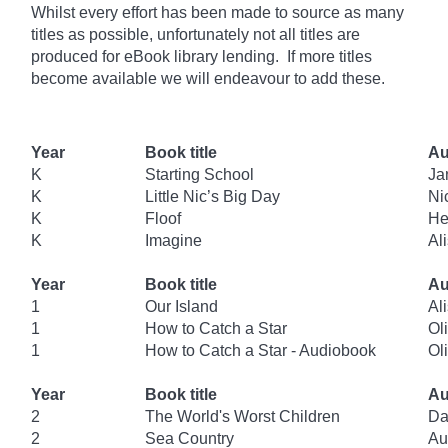
Whilst every effort has been made to source as many
titles as possible, unfortunately not all titles are
produced for eBook library lending. If more titles
become available we will endeavour to add these.
Year
Book title
Au
K
Starting School
Ja
K
Little Nic’s Big Day
Ni
K
Floof
He
K
Imagine
Al
Year
Book title
Au
1
Our Island
Al
1
How to Catch a Star
Oli
1
How to Catch a Star - Audiobook
Oli
Year
Book title
Au
2
The World's Worst Children
Da
2
Sea Country
Au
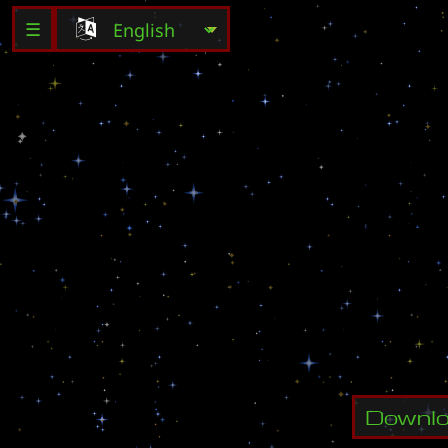
☰
Y
o
u
r
G
a
i
C
r
e
a
t
o
r
M
a
i
l
:
s
i
P
l
a
y
e
r
s
:
Downl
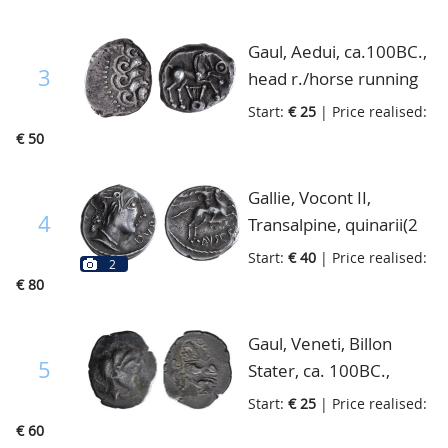
extremely fine
Gaul, Aedui, ca.100BC.,
3
head r./horse running
right, Lyra cf Scheers
Start:
€ 25
| Price realised:
112, fine
€ 50
Gallie, Vocont II,
4
Transalpine, quinarii(2
pieces) 1st cent.BC.,
Start:
€ 40
| Price realised:
2
female head(Roma) to
€ 80
right, rider on
horseback, fine+
Gaul, Veneti, Billon
5
Stater, ca. 100BC.,
female head right,
Start:
€ 25
| Price realised:
human headed horse
€ 60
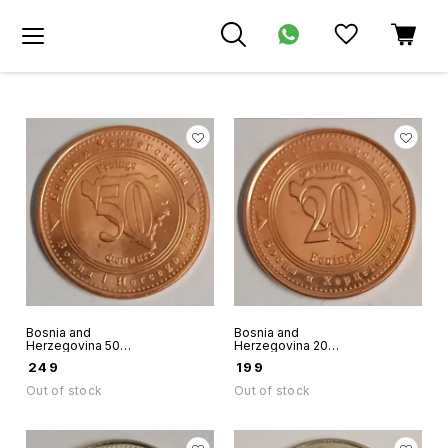
Bosnia and
Bosnia and
Herzegovina 50
Herzegovina 20
Feninga 2013 Unc
Feninga 2013 Unc
₹
249
₹
199
world coin
world coin some
black spots
Out of stock
Out of stock
possible in some
coins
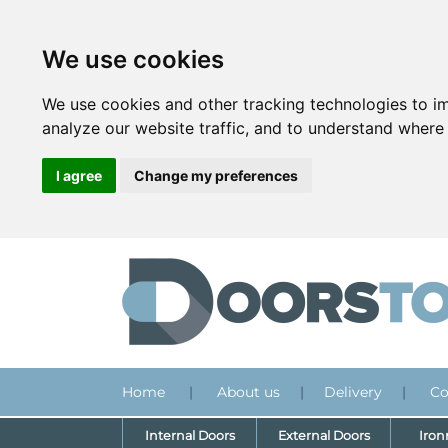
We use cookies
We use cookies and other tracking technologies to i
analyze our website traffic, and to understand where 
I agree
Change my preferences
Home
|
About us
|
Delivery
|
Co
Internal Doors
External Doors
Iro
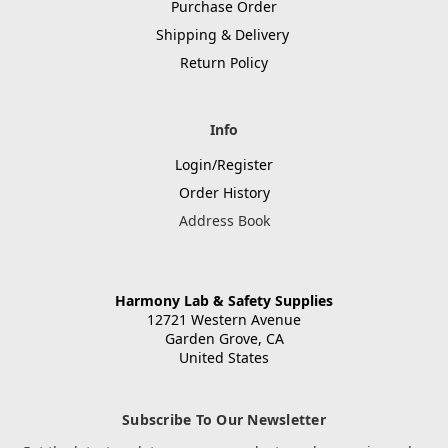
Purchase Order
Shipping & Delivery
Return Policy
Info
Login/Register
Order History
Address Book
Harmony Lab & Safety Supplies
12721 Western Avenue
Garden Grove, CA
United States
Subscribe To Our Newsletter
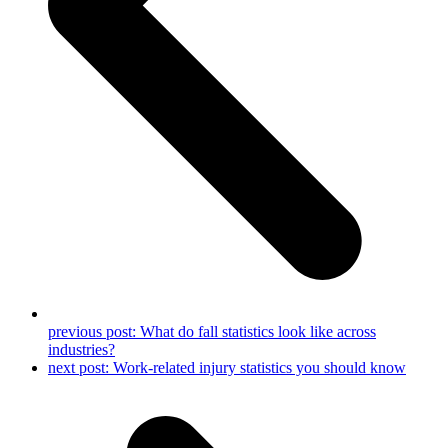
previous post:
What do fall statistics look like across
industries?
next post:
Work-related injury statistics you should know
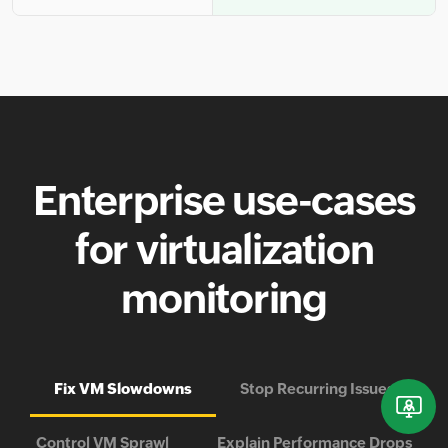
Enterprise use-cases
for virtualization
monitoring
Fix VM Slowdowns
Stop Recurring Issues
Control VM Sprawl
Explain Performance Drops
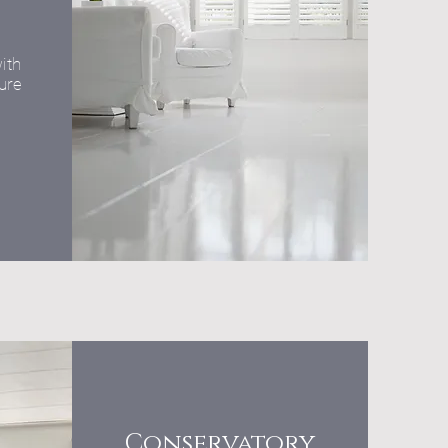
ith
ure
Conservatory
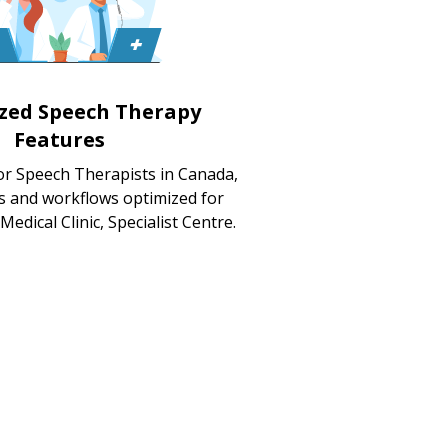
ized Speech Therapy
Features
or Speech Therapists in Canada,
s and workflows optimized for
 Medical Clinic, Specialist Centre.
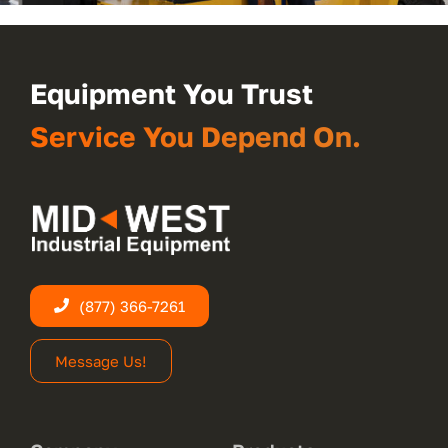
Equipment You Trust
Service You Depend On.
(877) 366-7261
Message Us!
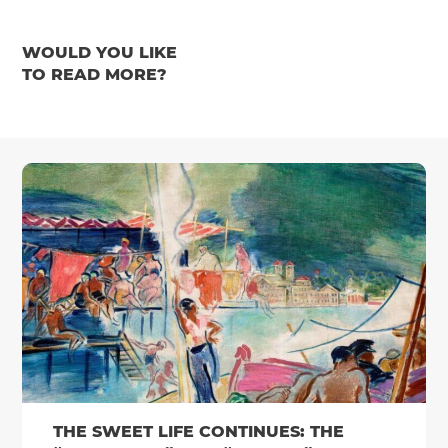
WOULD YOU LIKE
TO READ MORE?
THE SWEET LIFE CONTINUES: THE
◇ ◇ ◇ ◇
Reproduce the text read from all the records above, line for line and without any changes, leaving the pictures out.

Whilst every effort has been made to source as many
titles as possible, unfortunately not all titles are
produced for eBook library lending. If more titles
become available we will endeavour to add these.
Year
Book title
Au
K
Starting School
Ja
K
Little Nic’s Big Day
Ni
K
Floof
He
K
Imagine
Al
Year
Book title
Au
1
Our Island
Al
1
How to Catch a Star
Oli
1
How to Catch a Star - Audiobook
Oli
Year
Book title
Au
2
The World's Worst Children
Da
2
Sea Country
Au
☰
Y
o
u
r
G
a
i
C
r
e
a
t
o
r
M
a
i
l
:
s
i
P
l
a
y
e
r
s
:
Downl
extremely fine
Gaul, Aedui, ca.100BC.,
3
head r./horse running
right, Lyra cf Scheers
Start:
€ 25
| Price realised:
112, fine
€ 50
Gallie, Vocont II,
4
Transalpine, quinarii(2
pieces) 1st cent.BC.,
Start:
€ 40
| Price realised:
2
female head(Roma) to
€ 80
right, rider on
horseback, fine+
Gaul, Veneti, Billon
5
Stater, ca. 100BC.,
female head right,
Start:
€ 25
| Price realised:
human headed horse
€ 60
Bosnia and
Bosnia and
Herzegovina 50
Herzegovina 20
Feninga 2013 Unc
Feninga 2013 Unc
₹
249
₹
199
world coin
world coin some
black spots
Out of stock
Out of stock
possible in some
coins
We use cookies
We use cookies and other tracking technologies to i
analyze our website traffic, and to understand where 
I agree
Change my preferences
Home
|
About us
|
Delivery
|
Co
Internal Doors
External Doors
Iro
Purchase Order
Shipping & Delivery
Return Policy
Info
Login/Register
Order History
Address Book
Harmony Lab & Safety Supplies
12721 Western Avenue
Garden Grove, CA
United States
Subscribe To Our Newsletter
previous post:
What do fall statistics look like across
industries?
next post:
Work-related injury statistics you should know
Enterprise use-cases
for virtualization
monitoring
Fix VM Slowdowns
Stop Recurring Issues
Control VM Sprawl
Explain Performance Drops
ith
ure
Conservatory
ized Speech Therapy
Features
or Speech Therapists in Canada,
s and workflows optimized for
 Medical Clinic, Specialist Centre.
Equipment You Trust
Service You Depend On.
(877) 366-7261
Message Us!
WOULD YOU LIKE
TO READ MORE?
THE SWEET LIFE CONTINUES: THE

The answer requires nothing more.